Rith, Liberated Primeval
Excess damage is the mechanic that finally gives combat a reason to reward overkill, and this legend builds its entire engine on it. The end-step trigger asks a precise question: did any creature or planeswalker an opponent controlled soak more damage than it could hold this turn? A blocker ganged up on by two attackers, a burn spell that overshoots a small body, a big creature swinging into something far smaller: each clears the bar, and every end step that answers yes prints a 4/4 flying Dragon. Note that the 5/5 has flying but not trample, and that is the point. Trample works against this design: it assigns only lethal to the blocker and pushes the rest to the player, so a trampler deals exactly enough unless you deliberately overassign. Excess damage rewards the opposite instinct: pile more onto a target than it can take, and bank the surplus. That rewires the usual combat math, where players stop calculating once lethal is assured; here the waste becomes the payoff.

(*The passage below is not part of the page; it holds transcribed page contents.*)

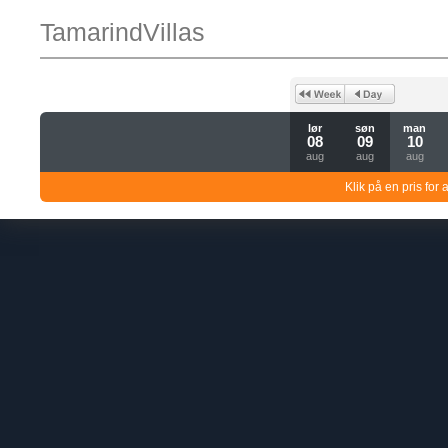
TamarindVillas
lør
søn
man
08
09
10
aug
aug
aug
Klik på en pris for 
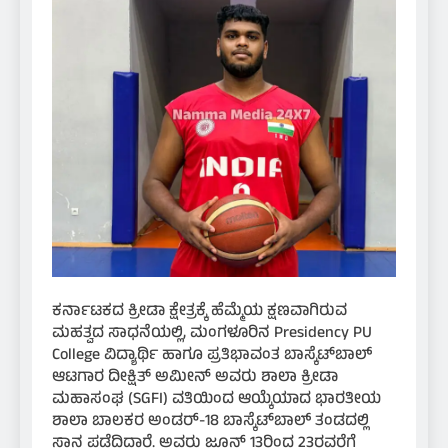
ಕರ್ನಾಟಕದ ಕ್ರೀಡಾ ಕ್ಷೇತ್ರಕ್ಕೆ ಹೆಮ್ಮೆಯ ಕ್ಷಣವಾಗಿರುವ
ಮಹತ್ವದ ಸಾಧನೆಯಲ್ಲಿ, ಮಂಗಳೂರಿನ Presidency PU
College ವಿದ್ಯಾರ್ಥಿ ಹಾಗೂ ಪ್ರತಿಭಾವಂತ ಬಾಸ್ಕೆಟ್‌ಬಾಲ್
ಆಟಗಾರ ದೀಕ್ಷಿತ್ ಅಮೀನ್ ಅವರು ಶಾಲಾ ಕ್ರೀಡಾ
ಮಹಾಸಂಘ (SGFI) ವತಿಯಿಂದ ಆಯ್ಕೆಯಾದ ಭಾರತೀಯ
ಶಾಲಾ ಬಾಲಕರ ಅಂಡರ್-18 ಬಾಸ್ಕೆಟ್‌ಬಾಲ್ ತಂಡದಲ್ಲಿ
ಸ್ಥಾನ ಪಡೆದಿದ್ದಾರೆ. ಅವರು ಜೂನ್ 13ರಿಂದ 23ರವರೆಗೆ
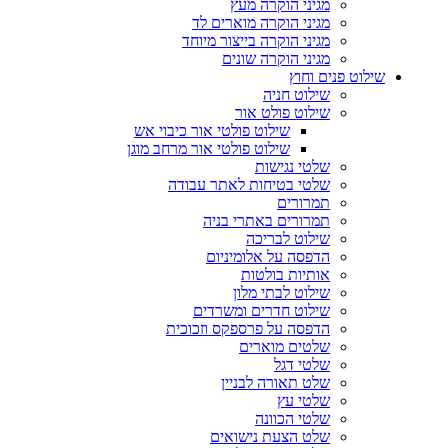
מגיני הוקרה מעץ
מגיני הוקרה מוארים לד
מגיני הוקרה בייצור מיוחד
מגיני הוקרה שונים
שילוט פנים וחוץ
שילוט חניה
שילוט פולט אור
שילוט פולטי אור כיבוי אש
שילוט פולטי אור מרחב מוגן
שלטי נגישות
שלטי בטיחות לאתר עבודה
תמרורים
תמרורים באתרי בניה
שילוט לבריכה
הדפסה על אלומיניום
אותיות בולטות
שילוט לבתי מלון
שילוט חדרים ומשרדים
הדפסה על פרספקס וזכוכית
שלטים מוארים
שלטי דגל
שלט תאורה לבניין
שלטי עץ
שלטי הכוונה
שלט הצעת נישואים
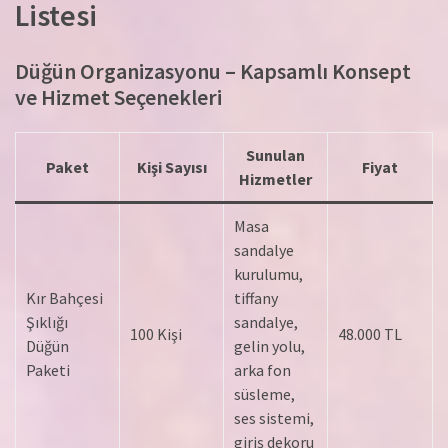
Listesi
Düğün Organizasyonu – Kapsamlı Konsept
ve Hizmet Seçenekleri
Sunulan
Paket
Kişi Sayısı
Fiyat
Hizmetler
Masa
sandalye
kurulumu,
Kır Bahçesi
tiffany
Şıklığı
sandalye,
100 Kişi
48.000 TL
Düğün
gelin yolu,
Paketi
arka fon
süsleme,
ses sistemi,
giriş dekoru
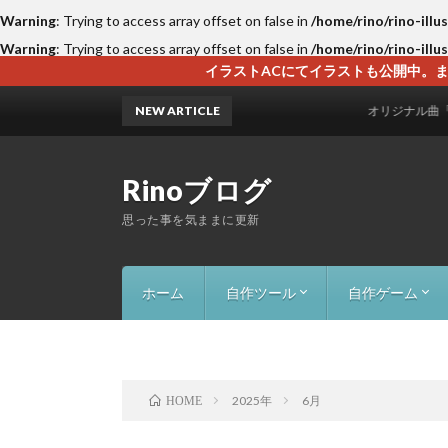
Warning
: Trying to access array offset on false in
/home/rino/rino-illu
Warning
: Trying to access array offset on false in
/home/rino/rino-illu
イラストACにてイラストも公開中。ま
NEW ARTICLE
オリジナル曲「二人のメロデ
Rinoブログ
思った事を気ままに更新
ホーム
自作ツール
自作ゲーム
画像一括抽出ツール
Excel名前自動変換（５字取７字取
AI HighQuality Photo（高画質化）
AI Voice Generator Pro（音声作
FolderWatcherApp（フォルダー
InDesign_Doctor（救急箱ツール）
InDesignPDF&画像自動配置ツール
InDesign Java script
NaroYomo-Browser（縦書き）
YouTube-Browser（広告削除）
カラーパレットジェネレーター
PC監視・通知ツール（MyMonitor
ボロリス（落ち
Block Puzzl
RTATower1
2025年
6月
HOME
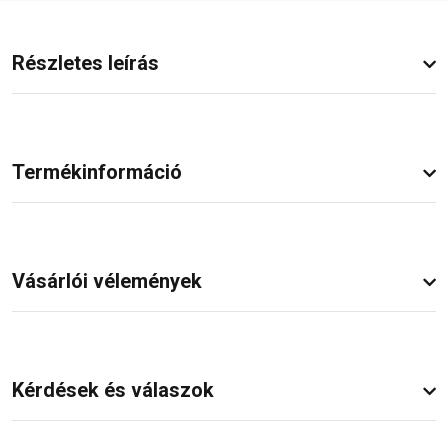
Részletes leírás
Termékinformáció
Vásárlói vélemények
Kérdések és válaszok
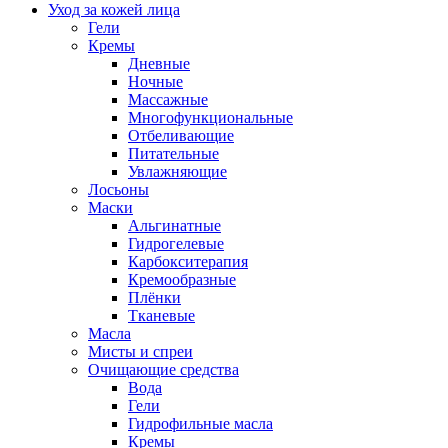
Уход за кожей лица
Гели
Кремы
Дневные
Ночные
Массажные
Многофункциональные
Отбеливающие
Питательные
Увлажняющие
Лосьоны
Маски
Альгинатные
Гидрогелевые
Карбокситерапия
Кремообразные
Плёнки
Тканевые
Масла
Мисты и спреи
Очищающие средства
Вода
Гели
Гидрофильные масла
Кремы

The ward on this Dragon, and the ward it hands to your other Dragons, is the protective floor that lets the engine survive a turn cycle to fire again, since the token only lands if the body sticks around to reach your end step. Rith is a returning name (an earlier incarnation flooded the board off a single connection), and this incarnation keeps the token-swarm throughline while trading the attack requirement for a cleaner, more punishing condition: you no longer need to hit a player, only to hit something harder than it could survive.